課題内容: イタリアの政党史を扱った本文から、次の一文を英語に訳しなさい。「1983年の総選挙ではキリスト教民主党の議席が大幅に減少し、代わりに社会党や共和党、イタリア社会運動が躍進を遂げた。」
───── 本文 ─────
1963年、首相に就いていたアルド・モーロは、社会党との連立を模索し、これが成功した。これにより政権は左に傾き、しばらくイタリア国内では、キリスト教民主党・イタリア社会党中心の中道左派政権が続くことになる(有機的な中道左派)。1976年、今度はイタリア共産党との協力も模索し始めた(歴史的妥協)。イタリア共産党はこの頃ソ連と離別するユーロコミュニズムを提唱し、ソ連との離別を図っていた。しかし、連立与党のイタリア社会党やイタリア共和党はこれに懐疑的で、同年に首相となった党内右派勢力のジュリオ・アンドレオッティもこれに疑念を抱いていた。また、アメリカもこの歴史的妥協に大反対する姿勢を示したが、モーロはなおも諦めずに歴史的妥協を進めた。歴史的妥協は、モーロと共産党書記長のエンリコ・ベルリングェルの活躍で成立しましたが、歴史的妥協に強く反発した赤い旅団によって、歴史的妥協によって成立したアンドレオッティ内閣の信任決議の日にモーロは誘拐され、その後赤い旅団によって殺害された。モーロの誘拐には様々な陰謀論があるが、今でも真相は分かっていない。
モーロの殺害後は、アンドレオッティが党の実質的な最高指導者となった。1980年代に入ると、キリスト教民主党はイタリア国内の支持を失い始め、1981年に、イタリア共和党のジョヴァンニ・スパドリーニが首相となった。これは1945年にデ・ガスペリが就任して以降初めての非キリスト教民主党員による首相だった。1983年の総選挙ではキリスト教民主党の議席が大幅に減少し、代わりに社会党や共和党、イタリア社会運動が躍進を遂げた。これを受けてキリスト教民主党は再び首相を離れ、躍進した社会党のベッティーノ・クラクシが首相となった。しかしながら、その間もキリスト教民主党は一貫して与党であった。長期政権は汚職・腐敗を産み、冷戦崩壊後の1990年代初頭には党の最高権力者だったジュリオ・アンドレオッティ首相がマフィアとの親密な関係を指摘され、多くの検挙者を出した(タンジェントポリ)。アンドレオッティや社会党のクラクシにも捜査の手が伸び、両党は崩壊を始めた。
───── 元データ ─────
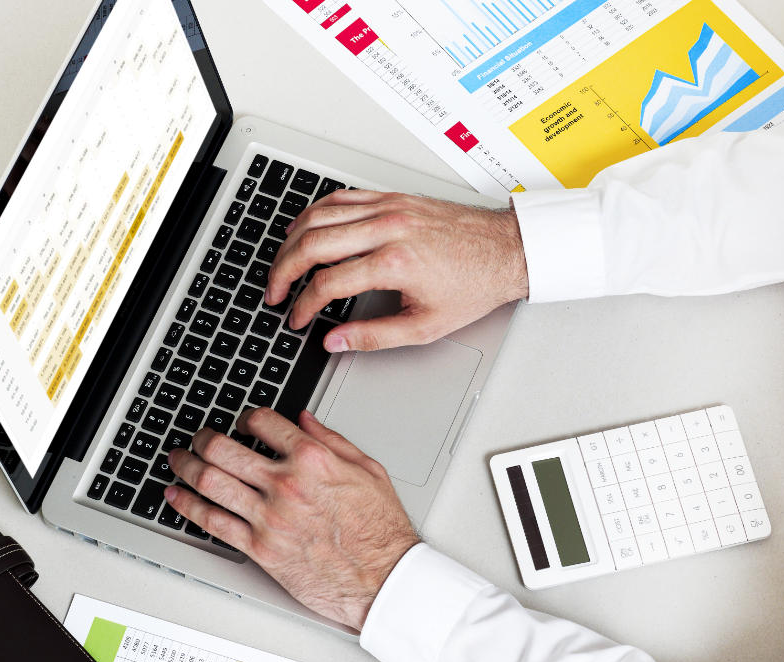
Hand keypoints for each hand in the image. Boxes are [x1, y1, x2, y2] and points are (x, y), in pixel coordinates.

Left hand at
─────
解答欄: In the 1983 general election, the Christian Democrats lost a large number of seats, while the Socialist Party, the Republican Party, and the Italian Social Movement made major gains in their place.